As you know, one of my favorite setups is the consolidation breakout pattern.
Well, this indicator will often help me identify a potential breakout pattern on a higher time frame.
This indicator on its own, or used with others, helps me identify potential trade opportunities and possible support and resistance levels.
I will also often use the 50-day MA as a potential stop-loss area or profit zone.
The indicator could also identify a reversal and shift in momentum.
First things first, let’s cover the basics.
What is the 50-day Moving Average?
A moving average is the mean of data points over a specific period. For example, the 50-day MA will use 50 data points, whereas the 200-day MA will use 200 data points.
The 50-day MA equals the average price per share that all investors have paid over ten trading weeks.
On Thursday, I spoke about two specific watch list game plans on the Biotech Breakout Mid-Day Watch List that included the 50-day MA as a condition.
I will revisit these two watch list ideas from Thursday to show you how and why the 50-day MA played a vital role in my plan.
Zomedica (ZOM)
ZOM was included on my watchlist mid-day Thursday, as the stock finally traded above the 50-day MA.
My exact plan was:
“ZOM is finally breaking above the 50-day MA line here at $.54, and I would like to see this HOLD over $.54 if I am going to make a trade on this today. My trade plan is to look for entry near $.55 with a target sell of $.65 to $.70 on the swing with a stop loss around $.52 which is just above yesterday’s closing price.”

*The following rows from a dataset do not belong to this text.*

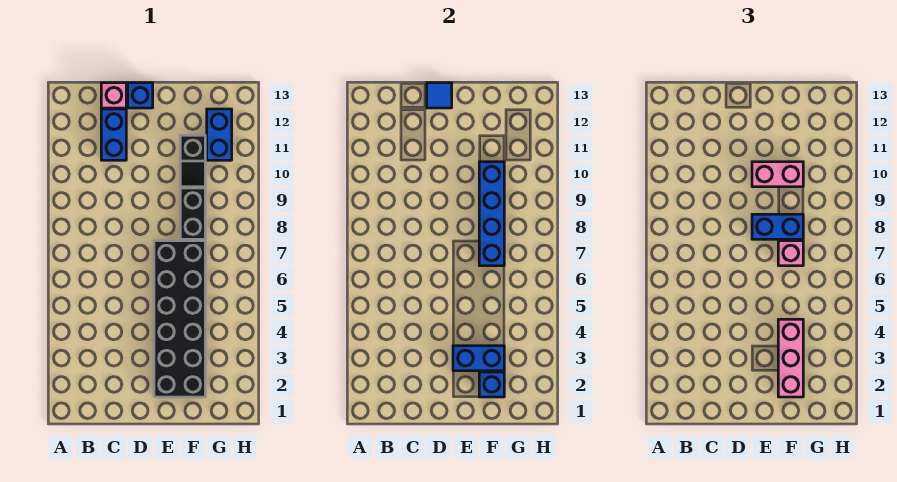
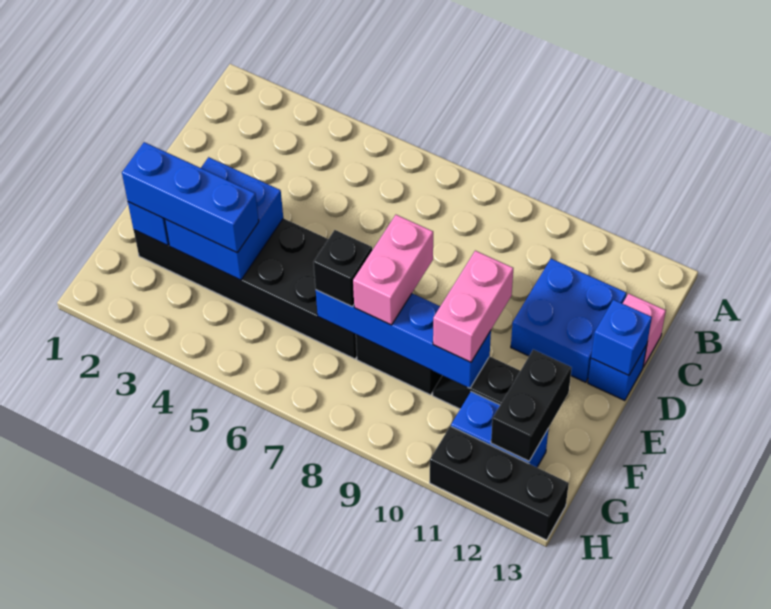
blue brick C11:C12 level 1 -> blue brick C11:D12 level 1
blue tile D13 level 2 -> blue brick D13 level 2
blue brick E3:F3 level 2 -> blue brick E3:F4 level 2
blue brick E8:F8 level 3 -> pink brick E8:F8 level 3
pink brick F2:F4 level 3 -> blue brick F2:F4 level 3
pink brick F7 level 3 -> black brick F7 level 3
none -> black brick F12:G12 level 2
none -> black brick H11:H13 level 1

ZOM had based below the 50-day MA for several weeks and finally was able to break above and spend time above. This signaled a potential reversal and that a consolidation breakout pattern might be in the works.

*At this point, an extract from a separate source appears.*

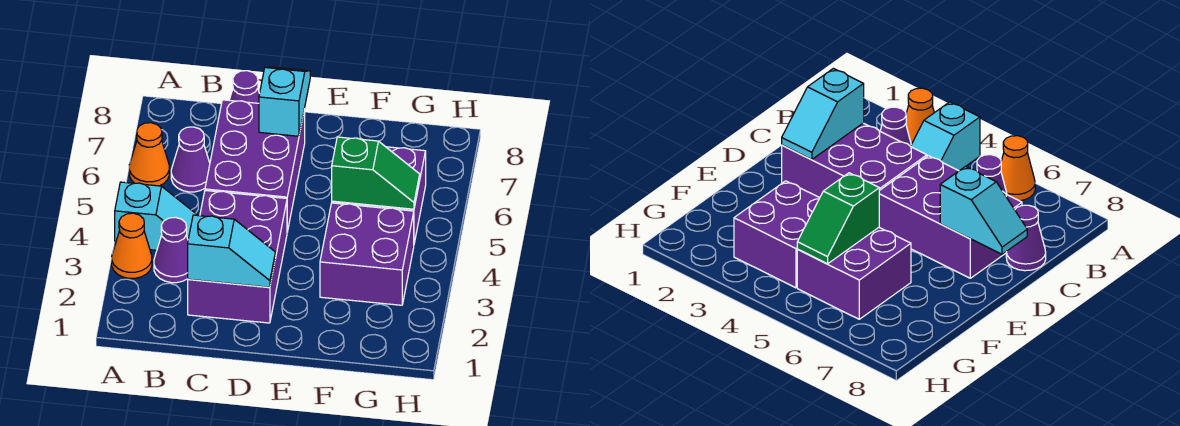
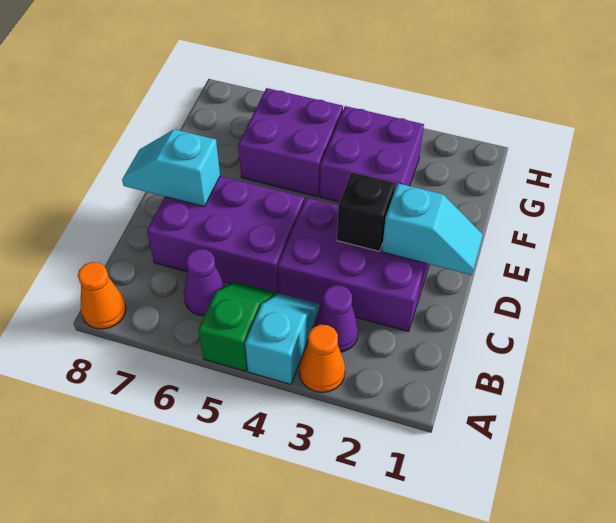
orange cone A6 level 1 -> orange cone A8 level 1
cyan slope C2:D2 level 2 top C -> cyan slope D1:D2 level 2 top 2
purple cone C8 level 1 -> none
none -> black brick D3 level 2
green slope F5:G5 level 2 top F -> green slope A5:B5 level 1 top A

In this case, the 50-day MA acted as critical support and the basis for the trade idea and inclusion on the watch list.
Iterum Therapeutics (ITRM)
ITRM, another stock on the Mid-Day Biotech Breakouts Watch List, was included because the stock was trading near the 50-day MA and was potentially setting up for a breakout.
My exact plan, from the watchlist, was:
“ITRM in on my watch list here assuming it can hold $.60 level, which is right near the 50-day MA line, which would be my target entry price. I would look for a possible sell area of $.70 to $.75 and use the 20 day MA line at $.56 as a possible stop loss.”
At the time, ITRM had not yet broken above and held above the 50-day MA. Therefore, as with ZOM and watchlist ideas in general, this was a conditional plan.
It is a condition because I would only place a trade in the stock if it met my criteria. I needed to see the stock break above and hold above the 50-day MA before considering a long.